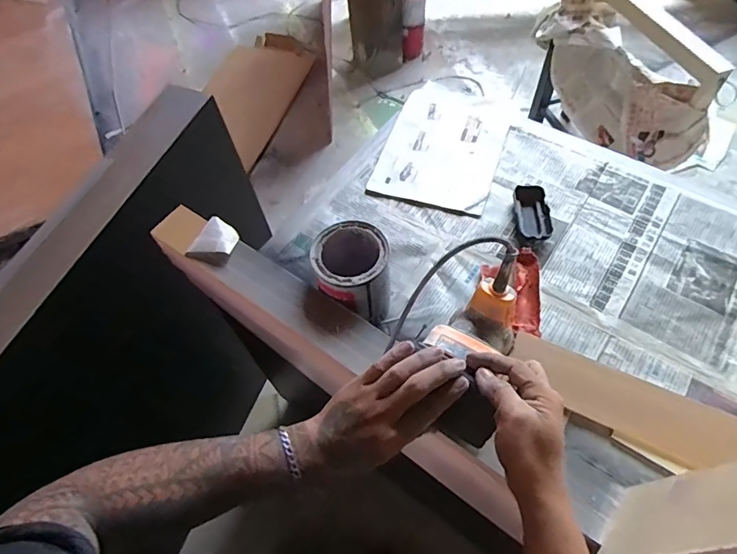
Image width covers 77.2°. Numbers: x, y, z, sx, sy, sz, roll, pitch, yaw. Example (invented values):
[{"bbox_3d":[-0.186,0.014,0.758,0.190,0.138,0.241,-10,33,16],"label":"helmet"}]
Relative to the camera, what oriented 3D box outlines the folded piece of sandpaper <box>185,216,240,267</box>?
[{"bbox_3d":[-0.223,-0.053,0.683,0.059,0.026,0.072,15,62,13],"label":"folded piece of sandpaper"}]

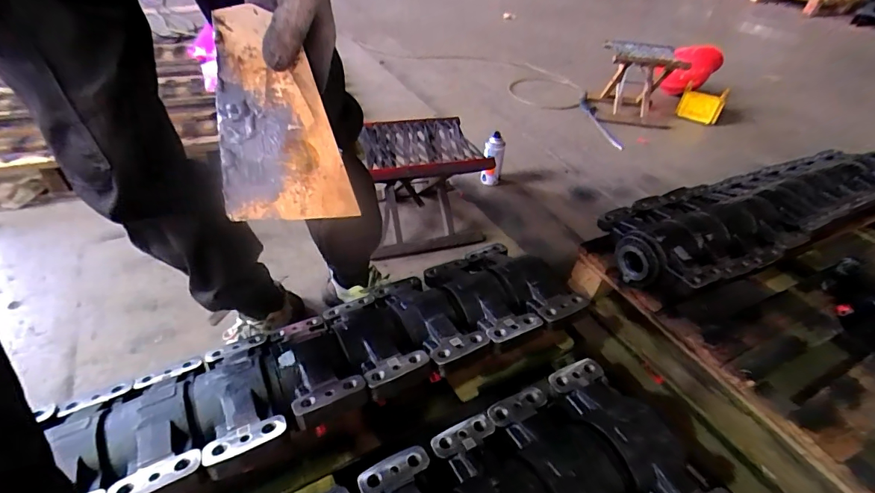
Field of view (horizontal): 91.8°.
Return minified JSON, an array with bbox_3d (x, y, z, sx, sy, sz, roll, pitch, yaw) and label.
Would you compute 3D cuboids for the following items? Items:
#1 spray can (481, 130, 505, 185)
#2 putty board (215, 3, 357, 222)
[{"bbox_3d":[0.165,-0.252,1.276,0.058,0.180,0.056,2,40,-2],"label":"spray can"},{"bbox_3d":[-0.137,-0.113,0.374,0.105,0.175,0.004,-5,5,-13],"label":"putty board"}]

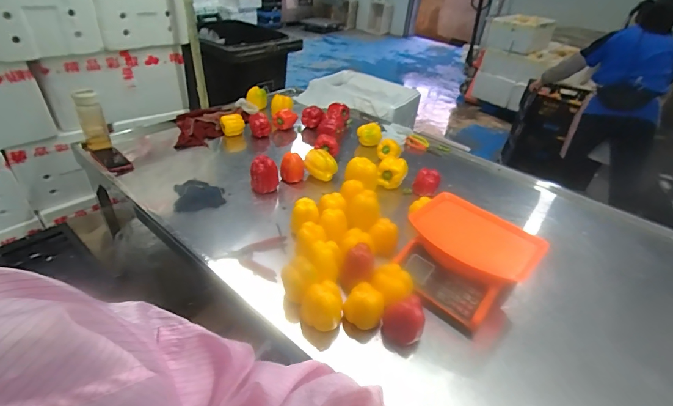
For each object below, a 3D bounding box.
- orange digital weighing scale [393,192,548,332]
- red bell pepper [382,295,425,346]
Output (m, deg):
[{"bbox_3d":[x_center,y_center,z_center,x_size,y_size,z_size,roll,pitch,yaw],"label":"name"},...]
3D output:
[{"bbox_3d":[0.295,0.118,0.849,0.269,0.103,0.284,-27,48,-37],"label":"orange digital weighing scale"},{"bbox_3d":[0.134,0.234,0.716,0.069,0.082,0.063,4,36,-3],"label":"red bell pepper"}]

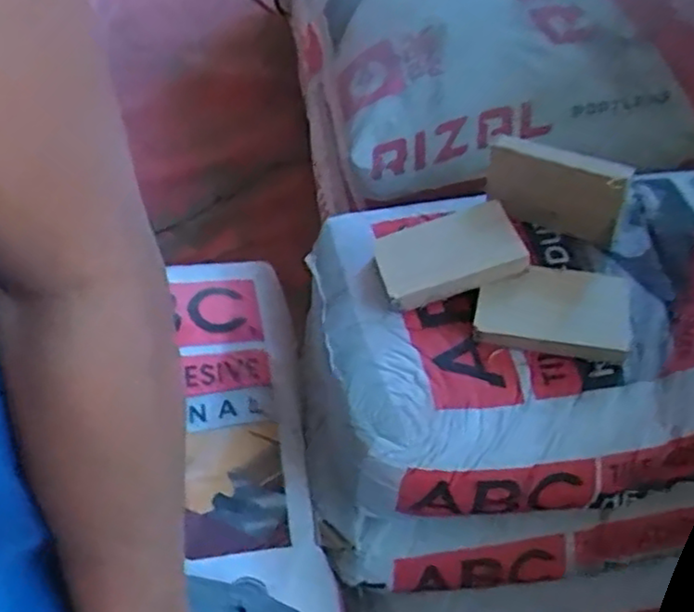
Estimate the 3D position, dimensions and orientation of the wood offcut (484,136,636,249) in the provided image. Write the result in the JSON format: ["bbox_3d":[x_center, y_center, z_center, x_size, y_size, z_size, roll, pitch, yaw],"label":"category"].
[{"bbox_3d":[0.175,-0.104,0.602,0.123,0.074,0.014,31,61,22],"label":"wood offcut"}]

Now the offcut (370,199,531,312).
[{"bbox_3d":[0.084,-0.044,0.590,0.115,0.016,0.076,-18,55,4],"label":"offcut"}]

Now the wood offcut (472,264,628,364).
[{"bbox_3d":[0.163,0.002,0.559,0.115,0.014,0.075,12,66,7],"label":"wood offcut"}]

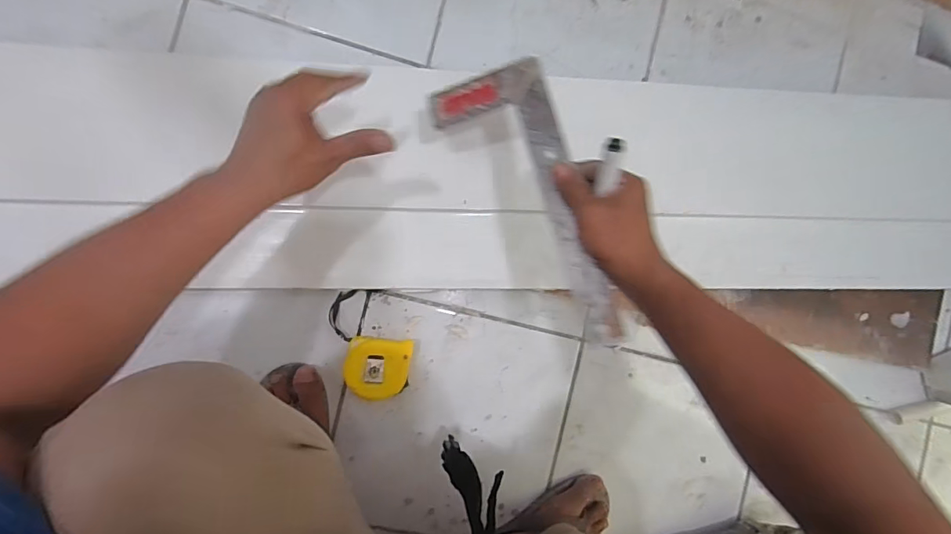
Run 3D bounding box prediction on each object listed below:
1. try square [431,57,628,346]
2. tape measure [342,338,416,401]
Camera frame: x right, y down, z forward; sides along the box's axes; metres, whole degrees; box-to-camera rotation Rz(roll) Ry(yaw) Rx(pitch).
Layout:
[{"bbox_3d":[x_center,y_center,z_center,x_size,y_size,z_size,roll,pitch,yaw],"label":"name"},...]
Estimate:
[{"bbox_3d":[0.044,-0.060,0.463,0.115,0.010,0.293,-17,78,14],"label":"try square"},{"bbox_3d":[-0.120,0.123,0.589,0.077,0.044,0.069,6,90,-9],"label":"tape measure"}]

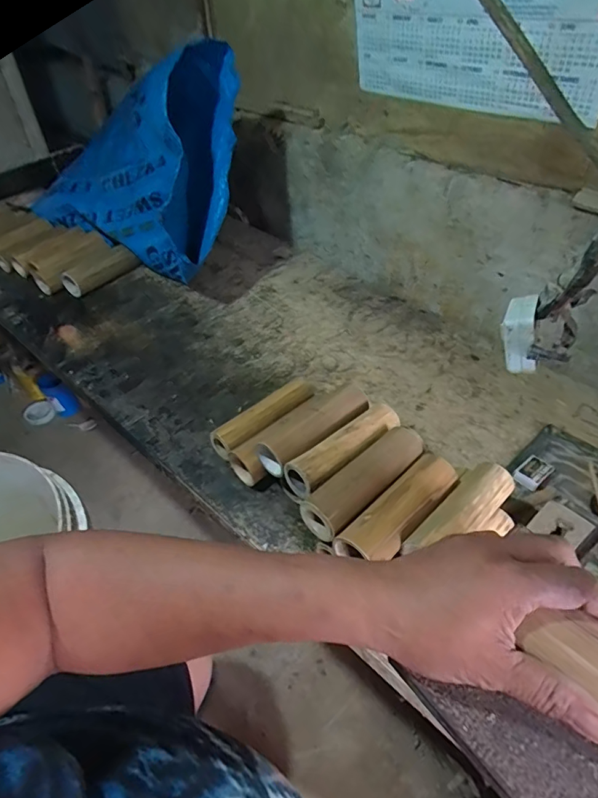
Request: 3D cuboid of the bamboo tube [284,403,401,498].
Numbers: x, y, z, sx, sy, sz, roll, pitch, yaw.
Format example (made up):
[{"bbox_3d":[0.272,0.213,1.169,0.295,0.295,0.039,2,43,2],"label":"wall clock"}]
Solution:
[{"bbox_3d":[0.065,0.067,0.609,0.182,0.049,0.055,-30,53,-27],"label":"bamboo tube"}]

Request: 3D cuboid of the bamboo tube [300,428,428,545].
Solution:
[{"bbox_3d":[0.086,0.097,0.564,0.196,0.047,0.056,-35,55,-30],"label":"bamboo tube"}]

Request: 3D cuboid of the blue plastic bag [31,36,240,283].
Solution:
[{"bbox_3d":[-0.331,-0.509,0.957,0.519,0.395,0.230,16,47,15],"label":"blue plastic bag"}]

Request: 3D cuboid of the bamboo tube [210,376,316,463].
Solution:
[{"bbox_3d":[-0.050,0.031,0.715,0.196,0.055,0.055,-32,54,-29],"label":"bamboo tube"}]

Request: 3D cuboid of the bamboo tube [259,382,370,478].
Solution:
[{"bbox_3d":[0.024,0.041,0.651,0.180,0.054,0.068,-30,53,-27],"label":"bamboo tube"}]

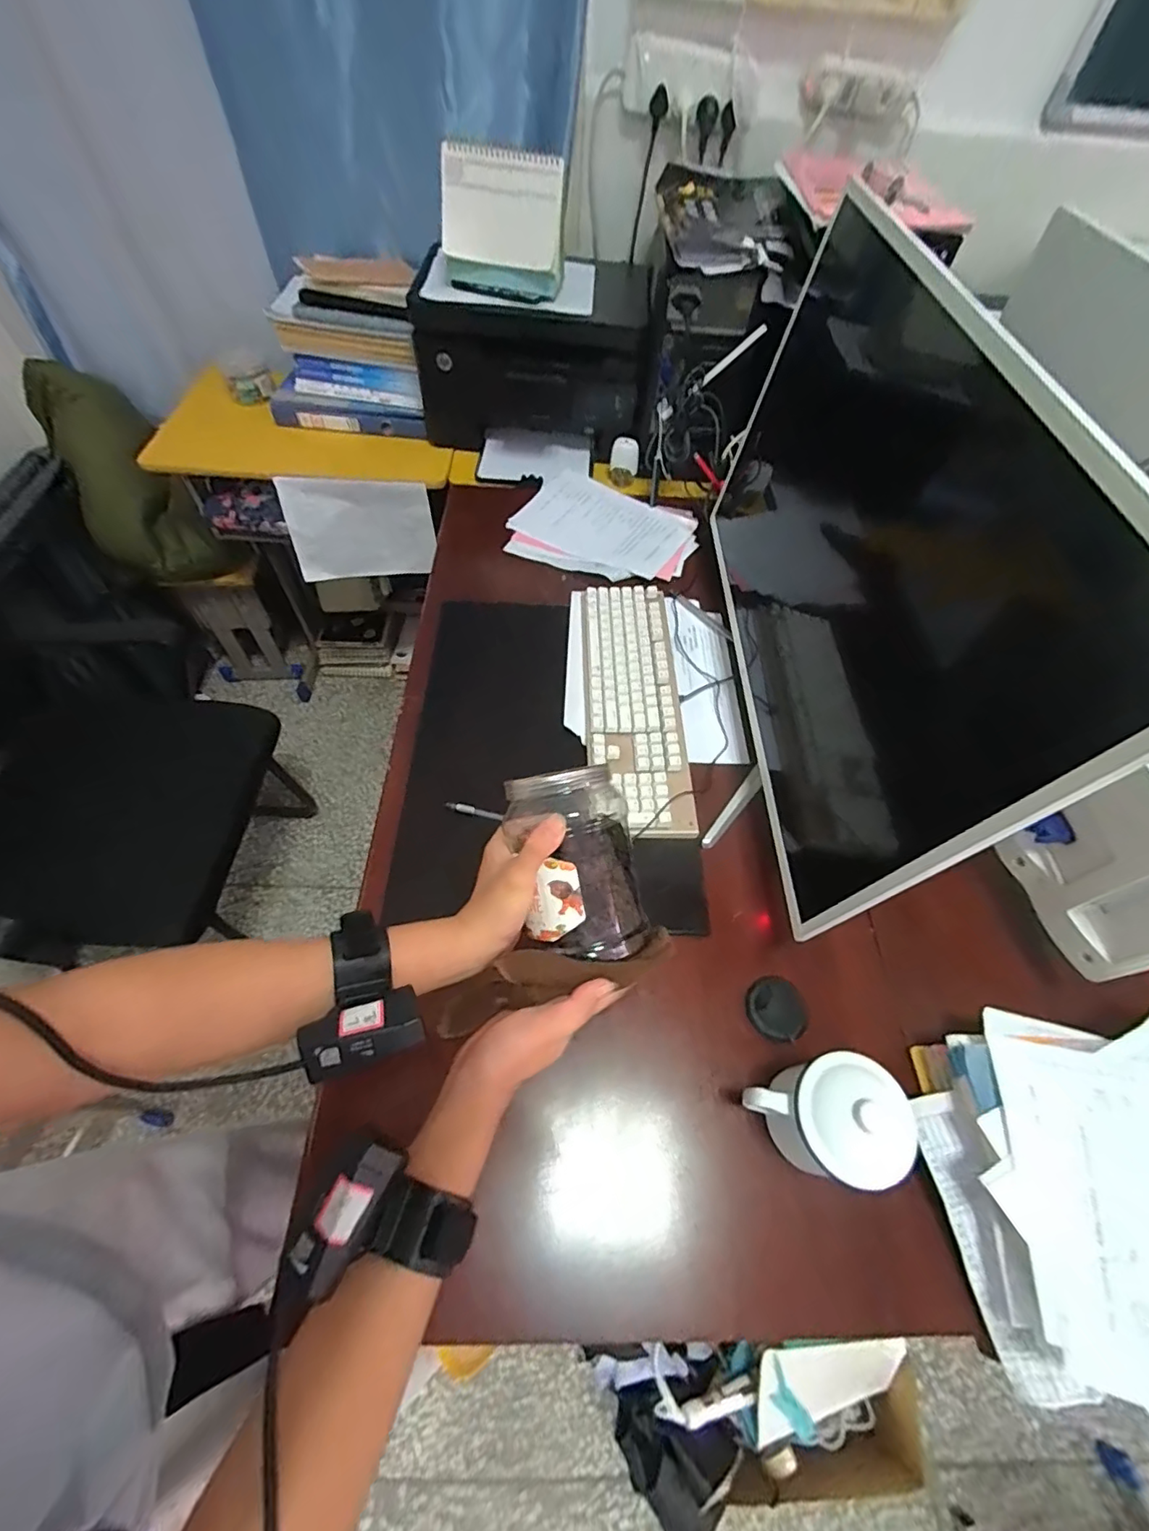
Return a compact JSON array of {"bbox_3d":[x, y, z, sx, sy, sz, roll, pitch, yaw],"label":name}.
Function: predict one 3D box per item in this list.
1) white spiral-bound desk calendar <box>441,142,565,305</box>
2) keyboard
[{"bbox_3d":[-0.115,-0.858,0.885,0.189,0.170,0.046,10,51,3],"label":"white spiral-bound desk calendar"},{"bbox_3d":[0.082,-0.095,0.792,0.130,0.042,0.428,0,59,-4],"label":"keyboard"}]

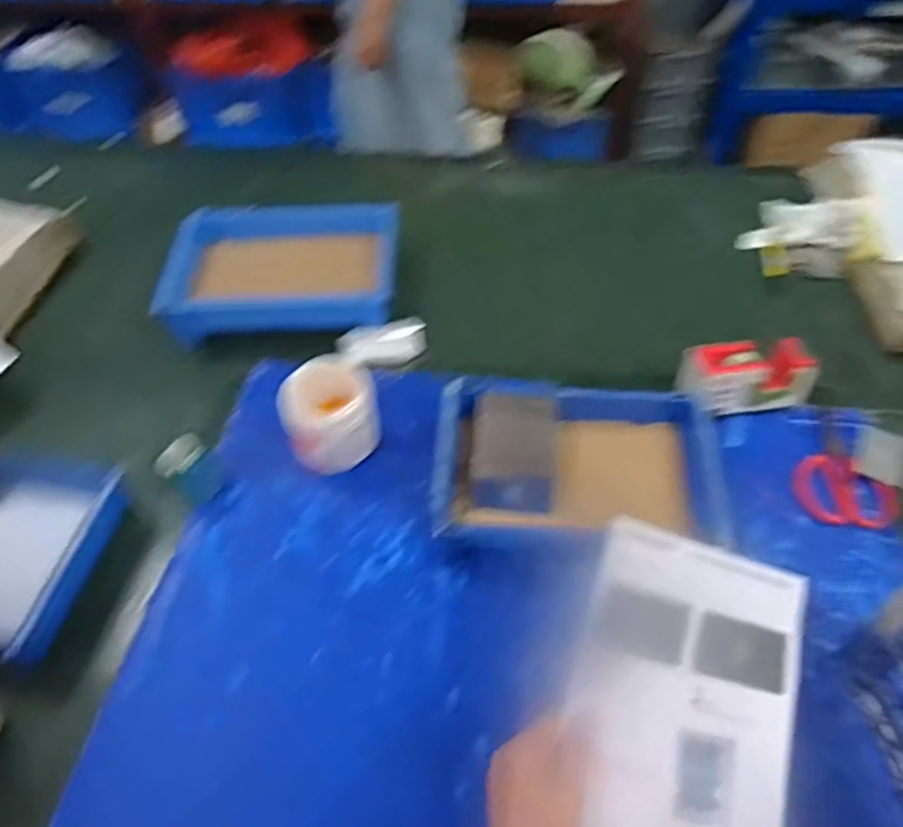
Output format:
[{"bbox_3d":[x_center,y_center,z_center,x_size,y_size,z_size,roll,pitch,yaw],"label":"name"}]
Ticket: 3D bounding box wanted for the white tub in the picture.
[{"bbox_3d":[-0.142,0.001,0.814,0.108,0.099,0.088,-14,52,-7],"label":"white tub"}]

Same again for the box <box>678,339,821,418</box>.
[{"bbox_3d":[0.367,-0.047,0.859,0.150,0.081,0.067,-8,51,-3],"label":"box"}]

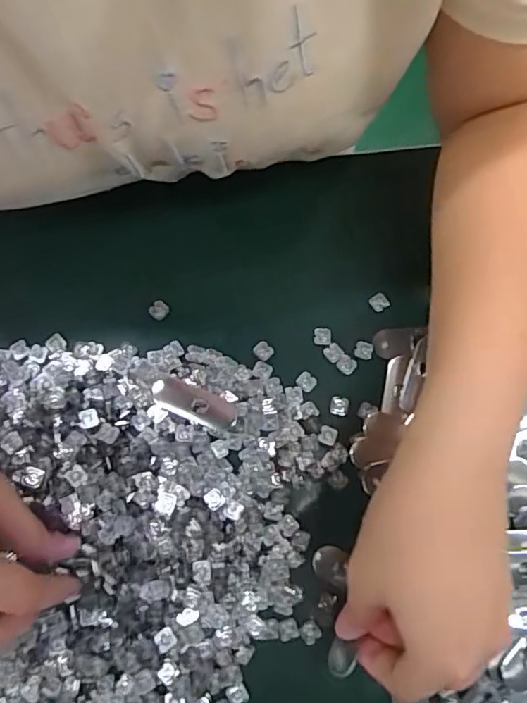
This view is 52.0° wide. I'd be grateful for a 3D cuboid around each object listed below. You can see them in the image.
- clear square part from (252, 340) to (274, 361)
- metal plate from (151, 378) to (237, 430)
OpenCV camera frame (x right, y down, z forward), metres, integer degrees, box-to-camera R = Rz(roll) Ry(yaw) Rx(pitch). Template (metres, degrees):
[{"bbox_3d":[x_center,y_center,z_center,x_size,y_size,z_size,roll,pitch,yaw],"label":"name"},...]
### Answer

** Work to be completed **
The listing above is to be retyped word for word, with the pictures omitted.

** Result for this task **
Image width covers 77.2°. Numbers: x, y, z, sx, sy, sz, roll, pitch, yaw. Example (invented values):
[{"bbox_3d":[-0.186,0.014,0.758,0.190,0.138,0.241,-10,33,16],"label":"helmet"}]
Relative to the camera, what oriented 3D box outlines the folded piece of sandpaper <box>185,216,240,267</box>?
[{"bbox_3d":[-0.223,-0.053,0.683,0.059,0.026,0.072,15,62,13],"label":"folded piece of sandpaper"}]

Field of view (horizontal): 91.8°.
Return minified JSON, an array with bbox_3d (x, y, z, sx, sy, sz, roll, pitch, yaw) and label.
Would you compute 3D cuboids for the following items? Items:
#1 spray can (481, 130, 505, 185)
#2 putty board (215, 3, 357, 222)
[{"bbox_3d":[0.165,-0.252,1.276,0.058,0.180,0.056,2,40,-2],"label":"spray can"},{"bbox_3d":[-0.137,-0.113,0.374,0.105,0.175,0.004,-5,5,-13],"label":"putty board"}]

For each object below, a 3D bounding box.
- orange digital weighing scale [393,192,548,332]
- red bell pepper [382,295,425,346]
Output (m, deg):
[{"bbox_3d":[x_center,y_center,z_center,x_size,y_size,z_size,roll,pitch,yaw],"label":"name"},...]
3D output:
[{"bbox_3d":[0.295,0.118,0.849,0.269,0.103,0.284,-27,48,-37],"label":"orange digital weighing scale"},{"bbox_3d":[0.134,0.234,0.716,0.069,0.082,0.063,4,36,-3],"label":"red bell pepper"}]

Estimate the 3D position, dimensions and orientation of the wood offcut (484,136,636,249) in the provided image. Write the result in the JSON format: ["bbox_3d":[x_center, y_center, z_center, x_size, y_size, z_size, roll, pitch, yaw],"label":"category"].
[{"bbox_3d":[0.175,-0.104,0.602,0.123,0.074,0.014,31,61,22],"label":"wood offcut"}]

Now the offcut (370,199,531,312).
[{"bbox_3d":[0.084,-0.044,0.590,0.115,0.016,0.076,-18,55,4],"label":"offcut"}]

Now the wood offcut (472,264,628,364).
[{"bbox_3d":[0.163,0.002,0.559,0.115,0.014,0.075,12,66,7],"label":"wood offcut"}]

Run 3D bounding box prediction on each object listed below:
1. try square [431,57,628,346]
2. tape measure [342,338,416,401]
Camera frame: x right, y down, z forward; sides along the box's axes; metres, whole degrees; box-to-camera rotation Rz(roll) Ry(yaw) Rx(pitch).
Layout:
[{"bbox_3d":[x_center,y_center,z_center,x_size,y_size,z_size,roll,pitch,yaw],"label":"name"},...]
Estimate:
[{"bbox_3d":[0.044,-0.060,0.463,0.115,0.010,0.293,-17,78,14],"label":"try square"},{"bbox_3d":[-0.120,0.123,0.589,0.077,0.044,0.069,6,90,-9],"label":"tape measure"}]

Request: 3D cuboid of the bamboo tube [284,403,401,498].
Numbers: x, y, z, sx, sy, sz, roll, pitch, yaw.
Format example (made up):
[{"bbox_3d":[0.272,0.213,1.169,0.295,0.295,0.039,2,43,2],"label":"wall clock"}]
Solution:
[{"bbox_3d":[0.065,0.067,0.609,0.182,0.049,0.055,-30,53,-27],"label":"bamboo tube"}]

Request: 3D cuboid of the bamboo tube [300,428,428,545].
Solution:
[{"bbox_3d":[0.086,0.097,0.564,0.196,0.047,0.056,-35,55,-30],"label":"bamboo tube"}]

Request: 3D cuboid of the blue plastic bag [31,36,240,283].
Solution:
[{"bbox_3d":[-0.331,-0.509,0.957,0.519,0.395,0.230,16,47,15],"label":"blue plastic bag"}]

Request: 3D cuboid of the bamboo tube [210,376,316,463].
Solution:
[{"bbox_3d":[-0.050,0.031,0.715,0.196,0.055,0.055,-32,54,-29],"label":"bamboo tube"}]

Request: 3D cuboid of the bamboo tube [259,382,370,478].
Solution:
[{"bbox_3d":[0.024,0.041,0.651,0.180,0.054,0.068,-30,53,-27],"label":"bamboo tube"}]

Return a compact JSON array of {"bbox_3d":[x, y, z, sx, sy, sz, roll, pitch, yaw],"label":name}.
Function: predict one 3D box per item in this list.
1) white spiral-bound desk calendar <box>441,142,565,305</box>
2) keyboard
[{"bbox_3d":[-0.115,-0.858,0.885,0.189,0.170,0.046,10,51,3],"label":"white spiral-bound desk calendar"},{"bbox_3d":[0.082,-0.095,0.792,0.130,0.042,0.428,0,59,-4],"label":"keyboard"}]

Output format:
[{"bbox_3d":[x_center,y_center,z_center,x_size,y_size,z_size,roll,pitch,yaw],"label":"name"}]
Ticket: 3D bounding box wanted for the white tub in the picture.
[{"bbox_3d":[-0.142,0.001,0.814,0.108,0.099,0.088,-14,52,-7],"label":"white tub"}]

Same again for the box <box>678,339,821,418</box>.
[{"bbox_3d":[0.367,-0.047,0.859,0.150,0.081,0.067,-8,51,-3],"label":"box"}]

This view is 52.0° wide. I'd be grateful for a 3D cuboid around each object listed below. You can see them in the image.
- clear square part from (252, 340) to (274, 361)
- metal plate from (151, 378) to (237, 430)
OpenCV camera frame (x right, y down, z forward), metres, integer degrees, box-to-camera R = Rz(roll) Ry(yaw) Rx(pitch). Template (metres, degrees):
[{"bbox_3d":[x_center,y_center,z_center,x_size,y_size,z_size,roll,pitch,yaw],"label":"name"},...]
### Answer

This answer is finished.